(DESCRIPTION OF THE TASK): For the records that follow, give the number of lines in which the word "solid" occurs, with nothing added.

(DATASET):
◆ ◆ ◆ ◆ ◆
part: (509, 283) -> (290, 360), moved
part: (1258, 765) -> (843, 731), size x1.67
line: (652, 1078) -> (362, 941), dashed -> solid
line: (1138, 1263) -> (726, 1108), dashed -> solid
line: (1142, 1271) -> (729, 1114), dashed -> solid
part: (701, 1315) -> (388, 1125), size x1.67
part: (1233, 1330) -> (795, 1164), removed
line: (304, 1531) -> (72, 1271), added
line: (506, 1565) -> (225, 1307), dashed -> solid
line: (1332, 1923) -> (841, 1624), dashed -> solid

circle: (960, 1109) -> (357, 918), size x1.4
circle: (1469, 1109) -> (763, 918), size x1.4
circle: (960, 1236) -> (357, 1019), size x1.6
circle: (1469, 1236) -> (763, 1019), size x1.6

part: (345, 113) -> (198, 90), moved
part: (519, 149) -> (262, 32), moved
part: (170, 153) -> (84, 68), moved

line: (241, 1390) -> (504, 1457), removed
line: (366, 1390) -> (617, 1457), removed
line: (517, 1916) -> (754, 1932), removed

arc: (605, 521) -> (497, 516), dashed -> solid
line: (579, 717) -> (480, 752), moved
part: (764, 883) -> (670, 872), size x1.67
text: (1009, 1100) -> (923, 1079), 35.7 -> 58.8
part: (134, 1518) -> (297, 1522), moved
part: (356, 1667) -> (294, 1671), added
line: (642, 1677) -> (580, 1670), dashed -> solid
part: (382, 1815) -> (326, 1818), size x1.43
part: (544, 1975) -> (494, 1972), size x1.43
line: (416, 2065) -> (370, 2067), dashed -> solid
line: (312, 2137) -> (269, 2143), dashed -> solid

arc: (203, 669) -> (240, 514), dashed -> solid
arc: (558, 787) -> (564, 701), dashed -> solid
◆ ◆ ◆ ◆ ◆
(ANSWER TO THIS TASK): 11